• **Source extract**
Caring for people is what has kept Bob Shelby going all of these years. He became a licensed funeral director on February 4, 1950, his 21st birthday! Even as the role of the funeral director has changed, he has found ways to change with it. When he first started, phone calls were handled by a switchboard operator. If he left, someone had to be at the house to receive calls for the funeral home and ambulance service. Now calls are forwarded to cell phones and directors can be found no matter where they are. 

Bob remembers the days where visitations were held in people's homes. He shared that, "Some of those homes in the country did not have electricity, so we had to run lights off of our car battery in order to light up the casket." During World War II, visitations ended by 10 p.m. in order to save fuel. he continues to believe in the value of visitations in helping the families even if they don't seem to care as much about funeral rituals. From multiple day visitations and a funeral the following day to same day visitation and service, what people are asking for is very different from when he first began. "They still miss their loved one, but how this is expressed has changed," Bob opined. "It seems that people have money for a 4-wheeler and a boat, but no money for a funeral."

• **Material**

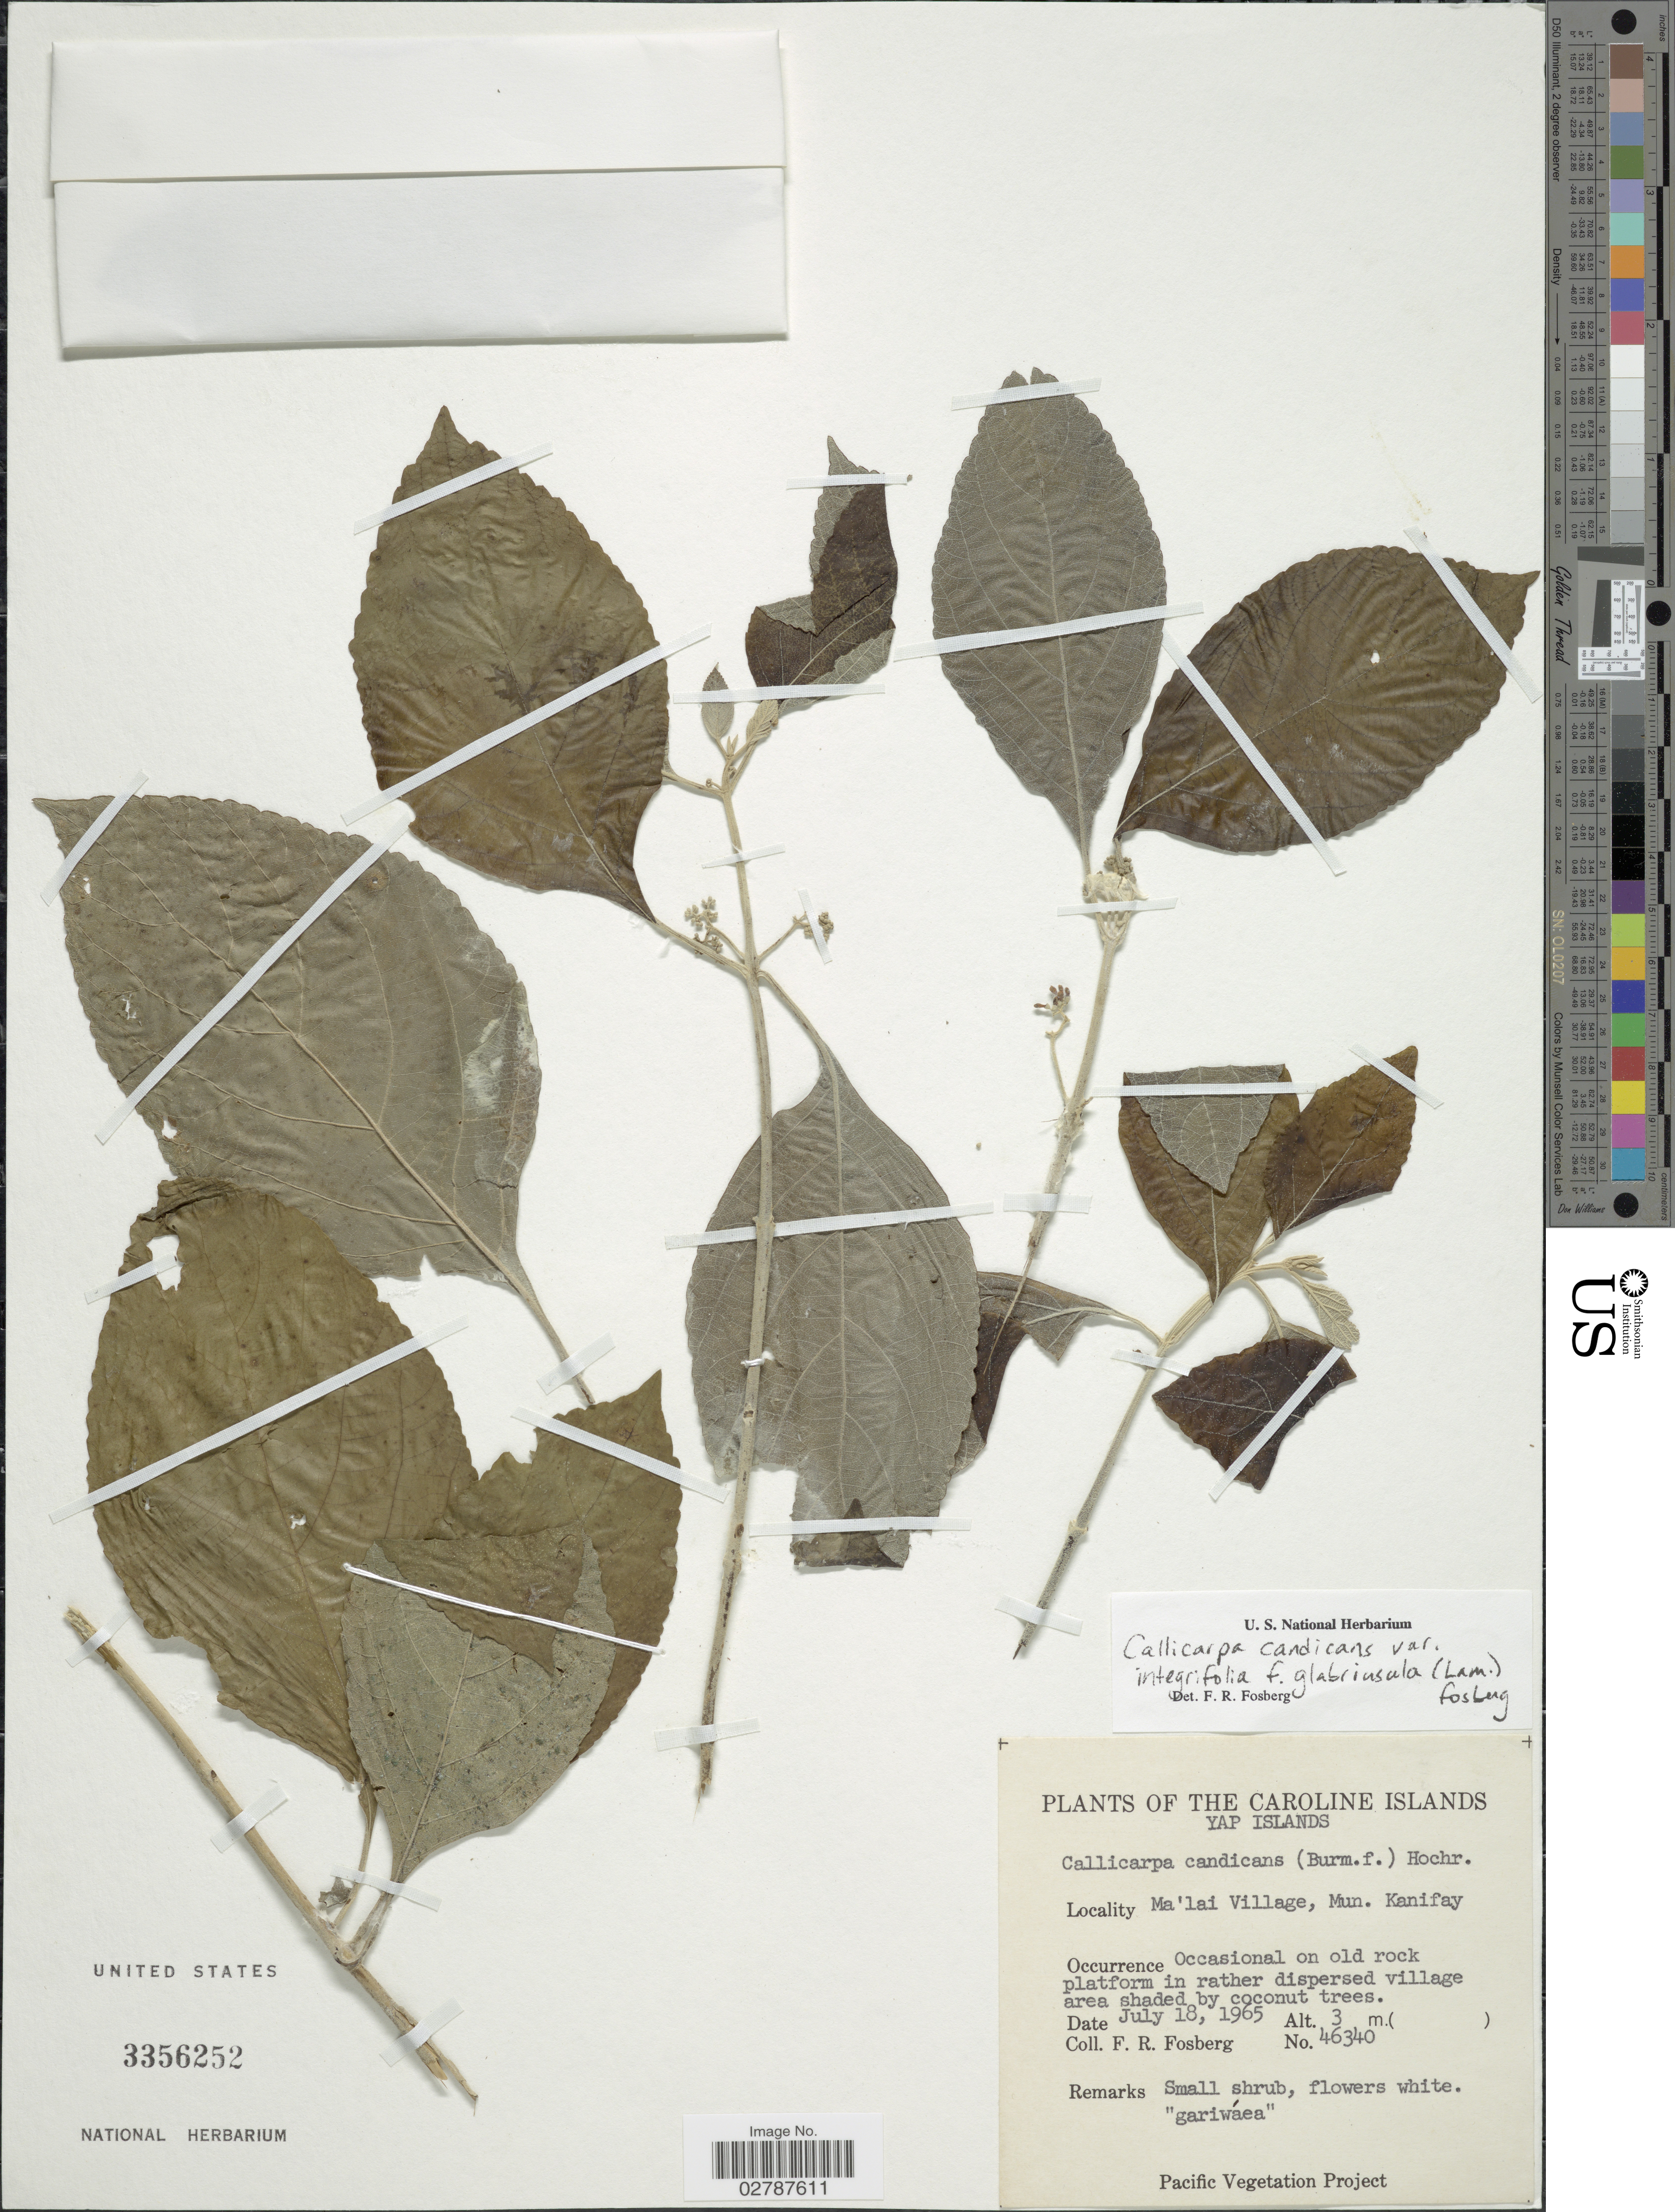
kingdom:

• **Task requirements**
#1 According to the funeral director text, on what date did Bob Shelby become a licensed funeral director?
#2 Shorten the paragraph of the funeral director text beginning "Caring for people is what has kept Bob Shelby going" into a bulleted list, keeping its main facts.
#3 Carry the funeral director text forward from its final sentence.
The material above comes from a different source than the funeral director text.

• **Expected results**
#1 February 4, 1950, his 21st birthday.

#2
- Caring for people has kept Bob Shelby going all these years.
- He became a licensed funeral director on February 4, 1950, his 21st birthday.
- He has changed along with the changing role of the funeral director.
- In his early years, a switchboard operator handled phone calls, so someone had to stay at the house to receive calls for the funeral home and ambulance service whenever he left.
- Today, calls are forwarded to cell phones, so directors can be reached wherever they are.

#3
And yet, through the many changes in his career, Bob's love for his family has been a constant. Many OGR members have met his wife Helen when she accompanied him to OGR conferences. They were happily married for 70 years and 6 months. Bob recalled that, "We met at an alumni banquet. She was there with a friend of mine, but she danced with me. I took her home at the end of the night!" Together they raised their two sons, Rob and Doug. 

While Helen helped in the funeral home, they took care not to push the boys into working at the funeral home when they were young. Eventually, Rob helped with the ambulance service and Doug became a funeral director in 1986 and joined the funeral home staff. 

OGR has always been an important part of Bob's life. He has made many friends over the years through his participation in association events. He was eager to learn new things and discover best practices that would help him professionally. Bob's dedication to OGR is one of the reasons he was given Emeritus status by the OGR board, a rare honor bestowed upon very few.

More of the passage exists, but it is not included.